Lessons from Royalty Negotiations: 3 Stories from the Field
Negotiating royalties is challenging under the best of circumstances. In this post, I outline several real-world examples of successes, near-failures, and collapsed deals.
Example 1: David versus Goliath
Several innovators (we’ll call them the Davids) from a corporate giant (Goliath) formed a startup company and attempted to negotiate a license deal to acquire the rights to the technology that they developed while at Goliath. Goliath had no current use for (and no intentions to use) the technology.
The Davids asked Fuentek to assist them in their negotiations. During our initial call with the Davids, they indicated that they planned to offer Goliath a whopping 60% royalty rate. “Why so high?!” we asked. It turned out the Davids were paralyzed with fear that Goliath would shut them out. Without the technology, they had no business.
We pointed out that having a 60% royalty rate would also mean they wouldn’t have a business. “Run the numbers,” we recommended. After doing some financial analysis, the Davids realized that we were right.
Solution: A Rising Royalty Rate
To be successful, they had to not only get a license, but do so at a more reasonable rate. We were able to help them negotiate a license that started out at 5% and ramped to 10% over time. Working from a position of strength—based on the merits of their business plan rather than a position of fear—the Davids were able to negotiate successfully.
The deal was a huge win for both parties involved. The Davids successfully built their company and sold it a few years later in a multi-million-dollar sale.
Put fear and emotions aside and examine the economics of the deal.
Example #2: Sometimes a Bird in the Hand Really Is Worth Two in the Bush
This next one is a deal that on the surface first appeared to be a “give away.” Our client was approached by a company for a single-use, internal-use-only technology license. We estimated the value of the technology to the prospect at $100K in cost savings. But the prospect had offered only about $10K for the license.
At first glance, this seemed like a poor offer that fell well short of the true value of the technology.
The innovation was a method for improved manufacturing. Any infringement would be virtually impossible to detect. The licensor (our client) believed that if they rejected the offer, the prospect would use the technology anyway. And the licensor would have great difficulty enforcing their patent.
Based on this logic and our royalty negotiation discussions, the client decided to take what they could get, and accepted the offer as is.
When evaluating a deal, always question what the outcome would be if you don’t go through with the deal. Sometimes withdrawing from the deal may be more expensive than taking a low offer.
Example #3: Blinded by Greed
The licensing manager from a Fortune 100 company called Fuentek to tout a deal that he had just signed. Several internal innovators had formed a startup and licensed their technology—and the licensing manager was thrilled to have negotiated an up-front payment of $1 million, payable in three installments over the first year.
This scenario was quite similar to one faced by our earlier Davids, as they attempted to negotiate with a Goliath.

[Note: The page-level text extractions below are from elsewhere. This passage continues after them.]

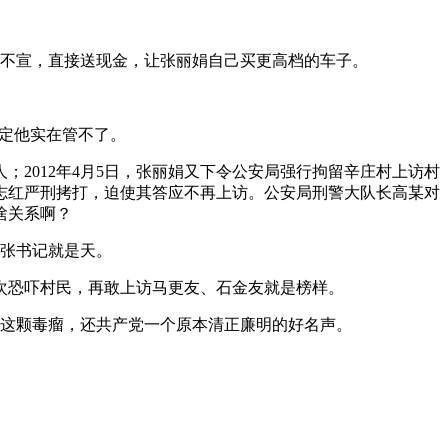
照不宣，直接送现金，让张丽娟自己买更高档的车子。
决定他实在管不了。
；2012年4月5日，张丽娟又下令公安局强行拘留辛庄村上访村
志红严刑拷打，迫使其答应不再上访。公安局刑警大队长高某对
啥关系啊？
张书记就是天。
次恐吓村民，再敢上访马更友、石金友就是榜样。
这颗毒瘤，还共产党一个原本清正廉明的好名声。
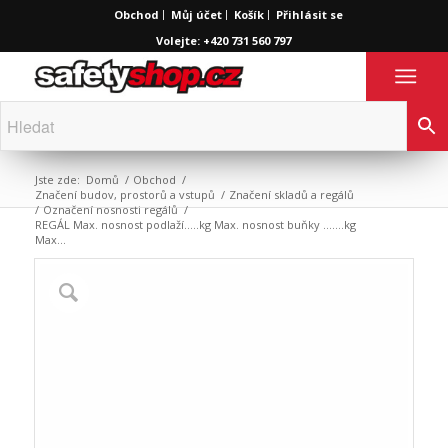
Obchod
Můj účet
Košík
Přihlásit se
Volejte: +420 731 560 797
Jste zde:
Domů
/
Obchod
/
Značení budov, prostorů a vstupů
/
Značení skladů a regálů
/
Označení nosnosti regálů
/
REGÁL Max. nosnost podlaží…..kg Max. nosnost buňky …….kg
Max...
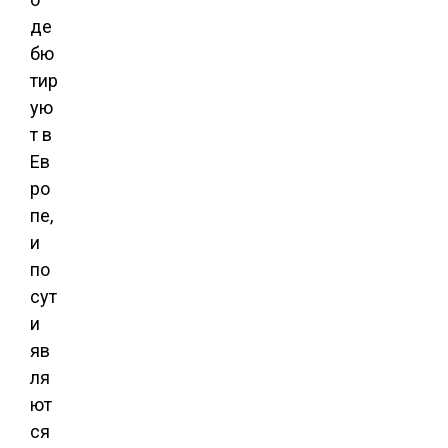
де
бю
тир
ую
т в
Ев
ро
пе,
и
по
сут
и
яв
ля
ют
ся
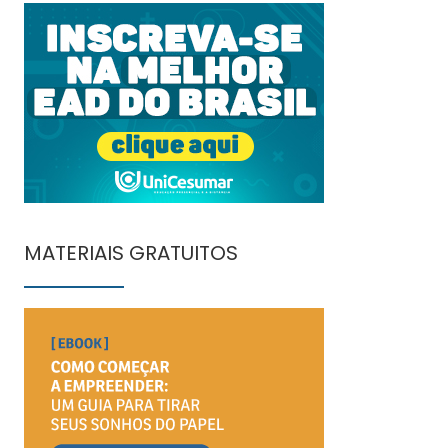
MATERIAIS GRATUITOS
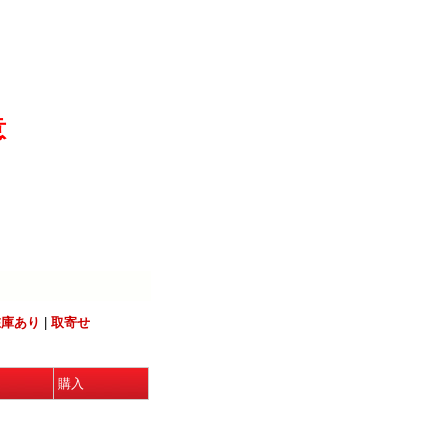
意
在庫あり
|
取寄せ
購入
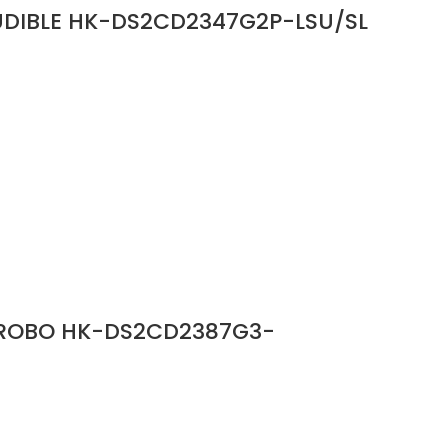
DIBLE HK-DS2CD2347G2P-LSU/SL
STROBO HK-DS2CD2387G3-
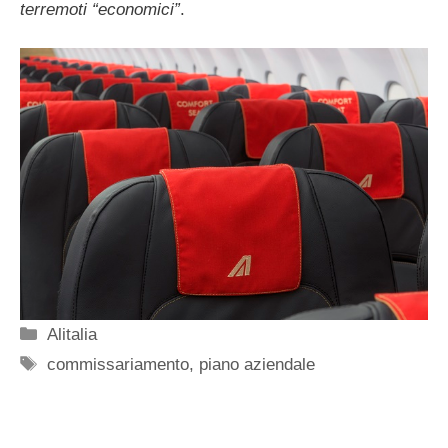
terremoti “economici”
.
Categorie
Alitalia
Tag
commissariamento
,
piano aziendale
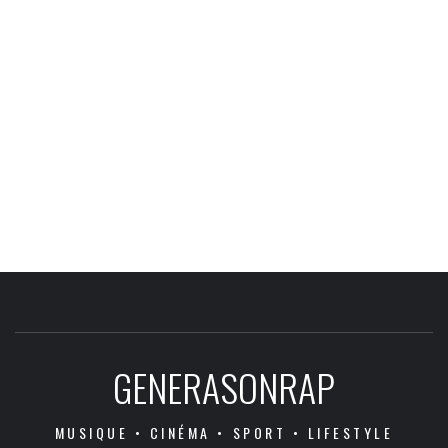
GENERASONRAP
MUSIQUE • CINÉMA • SPORT • LIFESTYLE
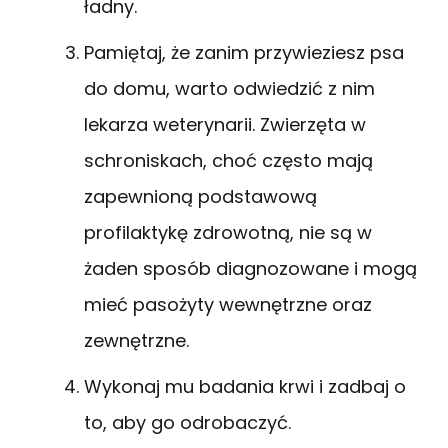
ładny.
Pamiętaj, że zanim przywieziesz psa
do domu, warto odwiedzić z nim
lekarza weterynarii. Zwierzęta w
schroniskach, choć często mają
zapewnioną podstawową
profilaktykę zdrowotną, nie są w
żaden sposób diagnozowane i mogą
mieć pasożyty wewnętrzne oraz
zewnętrzne.
Wykonaj mu badania krwi i zadbaj o
to, aby go odrobaczyć.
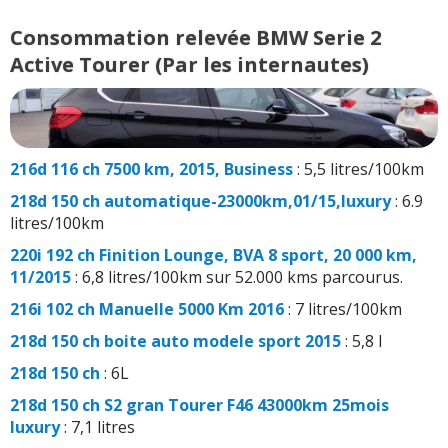
Consommation relevée BMW Serie 2
Active Tourer (Par les internautes)
216d 116 ch 7500 km, 2015, Business
: 5,5 litres/100km
218d 150 ch automatique-23000km,01/15,luxury
: 6.9
litres/100km
220i 192 ch Finition Lounge, BVA 8 sport, 20 000 km,
11/2015
: 6,8 litres/100km sur 52.000 kms parcourus.
216i 102 ch Manuelle 5000 Km 2016
: 7 litres/100km
218d 150 ch boite auto modele sport 2015
: 5,8 l
218d 150 ch
: 6L
218d 150 ch S2 gran Tourer F46 43000km 25mois
luxury
: 7,1 litres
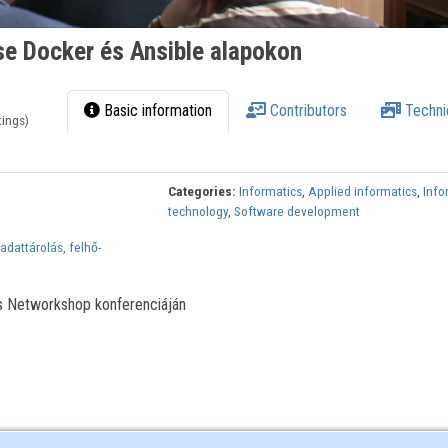
se Docker és Ansible alapokon
Basic information
Contributors
Techni
tings)
Categories:
Informatics
,
Applied informatics
,
Info
technology
,
Software development
dattárolás, felhő-
s Networkshop konferenciáján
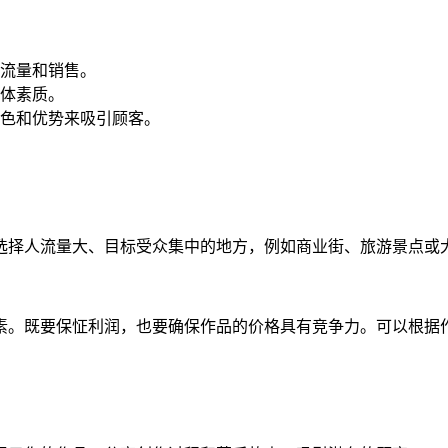
流量和销售。
体素质。
色和优势来吸引顾客。
选择人流量大、目标受众集中的地方，例如商业街、旅游景点或
素。既要保怔利润，也要确保作品的价格具有竞争力。可以根据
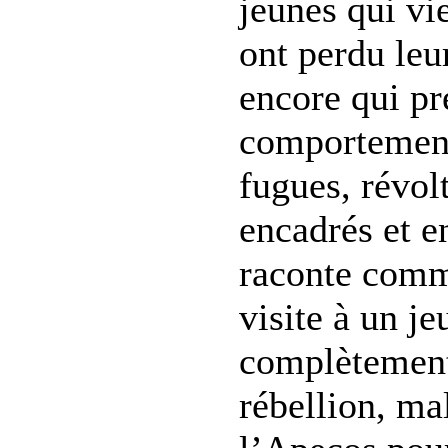
jeunes qui vi
ont perdu le
encore qui pr
comportement
fugues, révolt
encadrés et 
raconte comm
visite à un j
complètement 
rébellion, mal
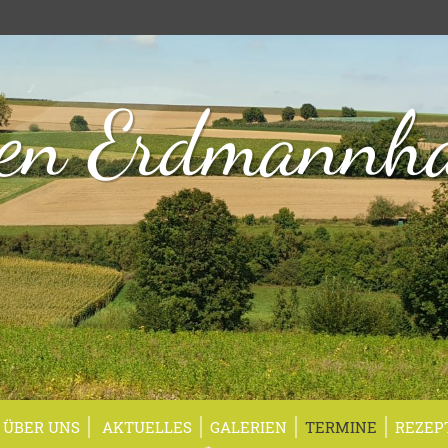
en Erdmannh
ÜBER UNS
AKTUELLES
GALERIEN
TERMINE
REZEP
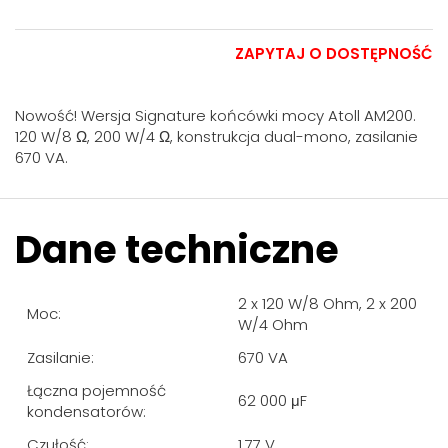
ZAPYTAJ O DOSTĘPNOŚĆ
Nowość! Wersja Signature końcówki mocy Atoll AM200.
120 W/8 Ω, 200 W/4 Ω, konstrukcja dual-mono, zasilanie
670 VA.
Dane techniczne
2 x 120 W/8 Ohm, 2 x 200
Moc:
W/4 Ohm
Zasilanie:
670 VA
Łączna pojemność
62 000 μF
kondensatorów:
Czułość:
1,77 V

But this time around, Goliath had won the first round of negotiations.
Although we hated to burst the licensing manager’s bubble, we predicted that the innovators would be back to renegotiate the license before the second installment was due. “Cash is king in a startup,” we said. Such a large up-front payment created a heavy burden that would drain the startup’s coffers. The liability also would prevent the startup from getting additional funding from other investors.

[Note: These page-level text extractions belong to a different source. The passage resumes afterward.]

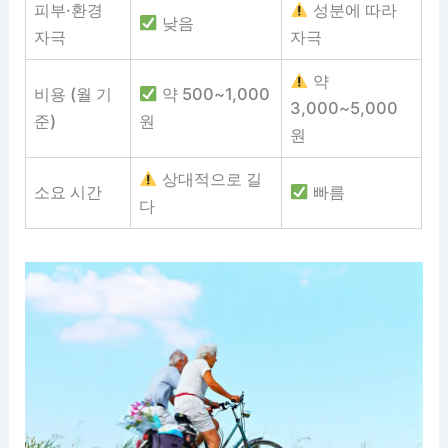
피부·환경
성분에 따라
낮음
자극
자극
약
비용 (월 기
약 500~1,000
3,000~5,000
준)
원
원
상대적으로 길
소요 시간
빠름
다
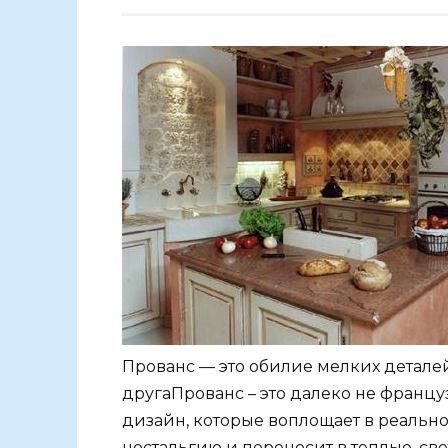
Прованс — это обилие мелких детале
другаПрованс – это далеко не францу
дизайн, которые воплощает в реально
ностальгию и переносит в теплые, све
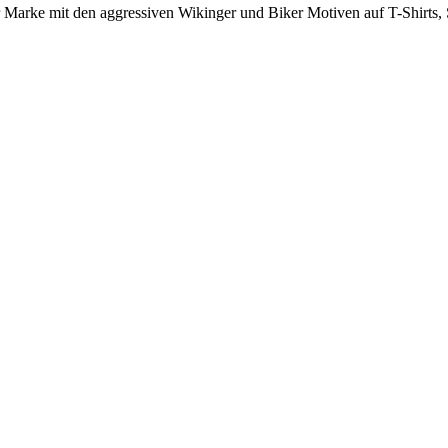
 Marke mit den aggressiven Wikinger und Biker Motiven auf T-Shirts,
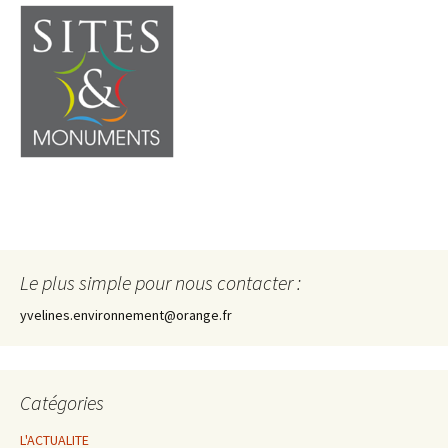
Le plus simple pour nous contacter :
yvelines.environnement@orange.fr
Catégories
L'ACTUALITE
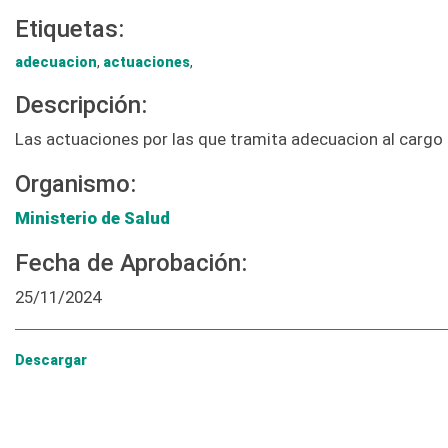
Etiquetas:
adecuacion
,
actuaciones
,
Descripción:
Las actuaciones por las que tramita adecuacion al cargo
Organismo:
Ministerio de Salud
Fecha de Aprobación:
25/11/2024
Descargar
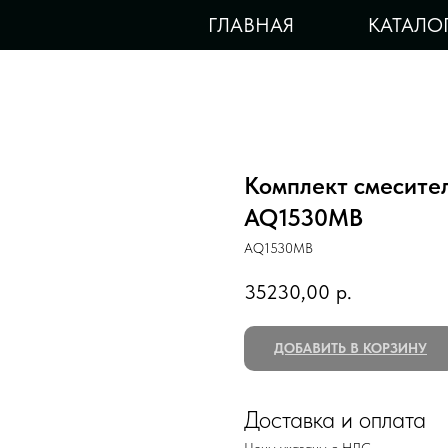
ГЛАВНАЯ
КАТАЛО
Комплект смесите
AQ1530MB
AQ1530MB
35230,00
р.
ДОБАВИТЬ В КОРЗИНУ
Доставка и оплата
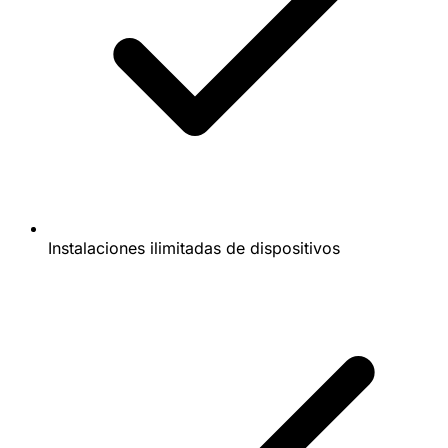
Instalaciones ilimitadas de dispositivos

The licensing manager brushed our comments aside and insisted the deal was a good one.
As We Expected…
The innovators returned several months later with a request to renegotiate the deal. Fortunately for everyone involved, Goliath was more reasonable this time around, and we helped the group develop a win-win deal.
Look at all of the implications of a deal—both for the licensor and licensee. To be successful, a deal has to make good business sense for both parties. A good deal is one that works for everyone.